Requirements:
Transcribe the Waziri Shentembo profile below word for word, starting at "- 2020–2021: Young" and stopping after "Tanzania national team.".

Selection:
— START —

Waziri Shentembo

Personal information
- Full name: Waziri Junior Shentembo
- Date of birth: 11 August 1996 (age 30)
- Place of birth: Nyamagana, Tanzania
- Height: 1.79 m (5 ft 10 in)
- Position: Forward

Team information
- Current team: Al-Minaa
- Number: 90

Senior career*
- Years: Team / Apps / (Gls)
- 2016–2017: Toto African /  / (10)
- 2017–2018: Azam
- 2018: → Biashara United (loan)
- 2018–2020: Mbao /  / (13)
- 2020–2021: Young Africans
- 2021–2022: Dodoma Jiji
- 2022–2025: Kinondoni /  / (14)
- 2025: Al-Minaa / 6 / (0)

International career^{‡}
- 2024–: Tanzania / 4 / (1)

= Waziri Shentembo =

Tanzanian footballer

Waziri Junior Shentembo known as Waziri Shentembo (born 11 August 1996) is a Tanzanian professional footballer who plays as a forward for Iraq Stars League club Al-Minaa and Tanzania national team.

— END —

Data provided:
— START —

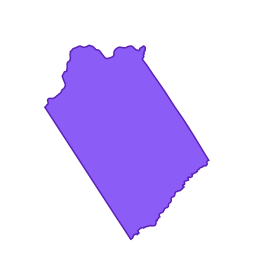 the border of Iowa, rotated 237°
{"feature_id": "USA-3529", "entity_name": "Iowa", "entity_type": "State", "adm_level": 1, "iso_a3": "USA", "parent_name": "United States of America", "parent_adm1": "", "projection": "natural_earth1", "projection_center": [-94.248, 41.94], "detail": "fine", "context": "isolated", "style": "filled", "palette": "violet", "viewbox_px": 256, "rotation_deg": 237, "n_neighbors": 0, "source": "natural_earth", "source_scale": "10m", "svg_char_len": 5206}
<svg xmlns="http://www.w3.org/2000/svg" viewBox="0 0 256 256"><g transform="rotate(237 128 128)"><path d="M34.2,77.5L34.4,77.5L34.6,77.4L34.8,77.2L34.9,76.2L34.9,74.3L34.8,73.9L34.7,73.8L34.2,73.2L34.0,72.9L33.5,72.4L33.3,72.1L33.2,71.8L33.2,71.5L33.2,71.2L33.3,70.7L33.2,70.5L33.2,70.2L33.0,69.8L33.1,69.7L37.3,69.7L46.9,69.7L56.5,69.6L66.1,69.6L75.7,69.6L85.3,69.6L94.9,69.6L114.0,69.6L123.6,69.6L133.2,69.6L142.8,69.6L152.4,69.6L162.0,69.6L171.6,69.6L181.2,69.6L190.8,69.6L190.8,70.1L190.8,70.6L190.9,71.0L191.0,71.4L191.4,72.2L191.6,72.6L191.7,73.0L191.8,74.0L192.1,74.4L192.4,74.7L195.0,75.6L195.7,76.5L195.8,77.9L195.2,79.0L193.7,81.0L193.4,82.3L193.6,84.9L193.8,86.2L193.8,87.6L193.9,88.0L194.0,88.4L194.1,90.2L194.3,91.0L194.6,91.6L195.4,92.6L195.7,93.1L195.9,93.8L196.0,95.4L196.2,96.1L197.2,97.9L197.6,98.4L198.2,98.9L199.5,99.4L204.6,100.4L206.0,100.8L206.7,100.9L207.4,101.2L207.8,101.7L208.4,103.2L208.7,103.7L209.4,104.7L209.7,105.3L209.6,105.7L209.3,106.5L208.9,107.3L209.3,107.9L210.2,108.3L210.6,108.8L211.1,109.3L212.0,110.1L214.6,111.6L215.6,112.5L216.1,113.7L216.2,115.6L216.5,116.5L217.5,117.0L218.1,117.9L218.5,118.1L218.9,118.2L221.5,119.6L221.8,119.9L222.5,120.8L222.8,120.9L223.3,121.0L223.5,121.3L223.5,121.7L223.5,122.3L223.6,122.8L224.4,124.5L224.3,125.0L224.2,126.5L223.7,127.9L223.5,130.2L223.1,131.8L222.7,132.6L222.2,133.0L221.7,133.2L220.5,134.1L220.1,134.5L219.7,135.1L219.3,135.8L219.0,136.7L218.9,137.5L218.5,138.2L218.5,138.4L218.6,138.5L218.7,138.8L218.7,139.6L218.6,140.0L218.5,140.4L218.1,140.9L216.8,141.6L216.5,141.8L216.3,142.4L215.7,142.7L214.5,143.2L211.5,143.7L210.9,144.0L209.8,145.3L209.2,145.8L207.9,146.2L199.4,146.9L198.2,147.6L197.5,148.8L196.9,150.2L196.5,151.9L196.2,153.5L196.3,154.3L196.4,155.2L196.8,156.0L197.4,156.3L197.8,156.5L199.3,157.6L200.2,158.8L200.7,160.3L200.9,162.0L200.8,163.8L200.3,165.1L197.4,168.4L196.9,169.1L196.6,169.7L196.5,170.3L196.4,172.0L196.2,172.8L195.6,174.3L194.9,175.4L193.9,176.1L192.7,176.5L191.5,176.6L190.6,176.9L189.2,177.4L188.0,178.2L187.5,178.8L187.4,179.1L187.2,179.5L187.1,179.8L187.2,180.2L188.0,180.9L188.3,181.5L188.3,182.2L188.2,183.3L188.2,183.9L188.3,184.9L188.4,185.5L188.1,185.9L186.4,186.4L186.0,186.1L185.2,185.7L184.8,185.5L183.7,184.4L183.4,184.1L183.5,183.8L183.5,183.6L183.4,183.3L183.2,183.0L183.0,182.9L182.4,182.6L182.1,182.4L182.0,182.2L181.9,181.8L181.7,181.8L181.4,181.8L181.2,181.7L181.0,181.4L180.8,180.9L180.8,180.7L180.0,180.3L179.4,180.1L179.1,180.0L178.9,179.7L178.8,179.4L178.7,179.0L178.7,178.6L178.5,178.3L178.0,178.0L177.9,177.8L177.6,177.4L174.5,177.6L171.3,177.9L168.2,178.0L159.2,178.1L153.6,178.3L148.0,178.5L136.8,178.8L129.9,178.7L126.4,178.7L122.9,178.7L119.5,178.7L116.1,178.8L112.7,178.9L109.3,179.0L105.8,179.1L98.9,179.1L95.5,179.1L92.2,179.0L85.5,178.9L82.2,178.8L78.8,178.7L75.5,178.6L68.7,178.4L65.8,178.3L62.9,178.2L60.0,178.2L57.1,178.1L56.9,178.1L57.0,177.5L57.1,176.6L56.8,175.8L56.2,175.4L54.6,174.8L54.3,174.2L54.2,173.8L54.1,173.6L53.9,173.3L53.9,172.8L54.0,172.4L54.1,172.2L54.6,171.7L55.2,170.8L55.1,170.5L54.8,170.0L54.7,169.6L54.9,168.7L55.1,168.0L55.3,167.3L55.2,166.3L54.8,165.4L54.8,164.9L54.9,164.1L54.9,163.8L54.7,163.4L54.2,162.9L53.9,162.7L53.8,162.2L53.8,161.9L54.0,161.7L54.0,161.2L53.8,161.0L53.8,160.9L53.7,160.8L53.6,160.7L53.6,160.4L53.8,160.2L54.2,159.1L54.0,158.6L54.0,157.4L53.8,156.8L54.5,156.5L54.1,156.2L52.8,155.8L52.4,155.3L52.4,154.7L52.6,153.1L52.9,152.9L53.6,152.3L54.0,151.5L53.7,151.2L53.2,151.1L51.9,150.7L51.4,150.4L52.1,148.0L52.1,147.6L52.4,146.1L52.2,145.7L51.8,145.6L50.6,145.3L50.2,145.1L50.0,144.7L50.1,144.3L50.2,143.8L50.4,143.4L50.5,143.2L50.3,142.8L50.0,142.6L49.6,142.5L49.3,142.6L48.8,142.9L48.4,143.0L47.8,142.5L47.7,141.7L47.9,141.0L47.9,140.7L47.5,140.4L47.3,139.7L47.2,138.9L47.2,137.3L47.3,137.0L47.5,136.7L47.8,136.3L47.9,136.1L47.9,135.9L47.8,135.4L48.0,134.7L48.2,134.0L48.3,133.3L48.1,132.4L46.3,130.7L46.2,130.5L45.7,129.5L45.6,129.1L45.6,128.7L45.9,128.0L46.0,127.6L45.7,126.1L44.6,125.3L43.4,124.6L42.6,123.5L42.5,122.7L42.5,121.9L42.4,121.2L42.1,120.5L41.6,120.1L40.6,119.5L40.2,118.9L39.9,118.0L40.0,117.3L40.3,116.7L40.4,115.9L40.4,115.1L40.2,114.4L39.9,113.9L39.5,113.6L39.5,113.0L38.5,111.9L38.6,110.3L39.0,108.6L38.6,107.1L38.1,106.7L37.4,106.5L36.1,106.3L36.2,105.0L35.9,104.5L35.8,104.4L35.6,104.2L35.6,103.7L35.6,103.4L35.5,103.2L35.3,102.9L35.2,102.7L34.5,102.2L34.4,102.1L34.5,101.9L34.9,101.6L35.0,101.4L34.9,101.2L34.6,100.8L34.4,100.6L32.8,99.5L32.6,99.3L32.3,99.0L31.8,98.3L31.7,97.9L31.6,97.6L31.7,97.1L31.8,96.7L32.1,96.2L32.5,95.6L32.6,95.4L32.7,95.2L32.8,95.0L32.8,94.8L32.9,94.7L33.0,94.5L33.2,94.4L33.3,94.4L33.7,94.2L33.8,94.1L34.0,93.8L34.0,93.3L34.0,93.0L34.1,92.9L34.2,92.7L34.4,92.6L34.5,92.2L34.6,91.2L34.6,90.9L35.2,90.3L35.3,90.0L35.4,89.6L35.4,88.9L35.4,88.7L35.5,88.4L35.7,87.9L35.8,87.6L35.7,87.3L35.6,87.2L35.5,86.8L35.6,86.6L36.6,85.7L36.8,85.3L37.1,83.8L37.1,83.5L37.1,83.2L37.0,82.9L36.9,82.6L36.7,80.9L36.6,80.5L36.5,80.4L36.4,80.2L36.2,80.1L35.7,80.2L34.9,80.0L34.4,80.1L34.2,80.0L33.9,80.0L33.8,79.8L33.7,79.6L33.7,79.4L33.8,79.2L34.1,78.9L34.2,78.7L33.8,78.3L33.5,77.9L33.5,77.7L33.8,77.5L34.2,77.5Z" fill="#8b5cf6" stroke="#5b21b6" stroke-width="1.5"/></g></svg>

— END —

Task result:
- 2020–2021: Young Africans
- 2021–2022: Dodoma Jiji
- 2022–2025: Kinondoni /  / (14)
- 2025: Al-Minaa / 6 / (0)

International career^{‡}
- 2024–: Tanzania / 4 / (1)

= Waziri Shentembo =

Tanzanian footballer

Waziri Junior Shentembo known as Waziri Shentembo (born 11 August 1996) is a Tanzanian professional footballer who plays as a forward for Iraq Stars League club Al-Minaa and Tanzania national team.